**Excerpted records:**
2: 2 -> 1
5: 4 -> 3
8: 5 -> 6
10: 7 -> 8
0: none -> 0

* * *

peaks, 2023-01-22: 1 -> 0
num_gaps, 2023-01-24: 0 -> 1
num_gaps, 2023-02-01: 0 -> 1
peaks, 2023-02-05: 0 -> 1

**Try it:** What you return must be an exact retyping of the lines above starting at the line with "peaks, 2023-01-22: 1 -> 0" and ending at the line with "peaks, 2023-02-05: 0 -> 1", and nothing besides.

**Result of this exercise:**
peaks, 2023-01-22: 1 -> 0
num_gaps, 2023-01-24: 0 -> 1
num_gaps, 2023-02-01: 0 -> 1
peaks, 2023-02-05: 0 -> 1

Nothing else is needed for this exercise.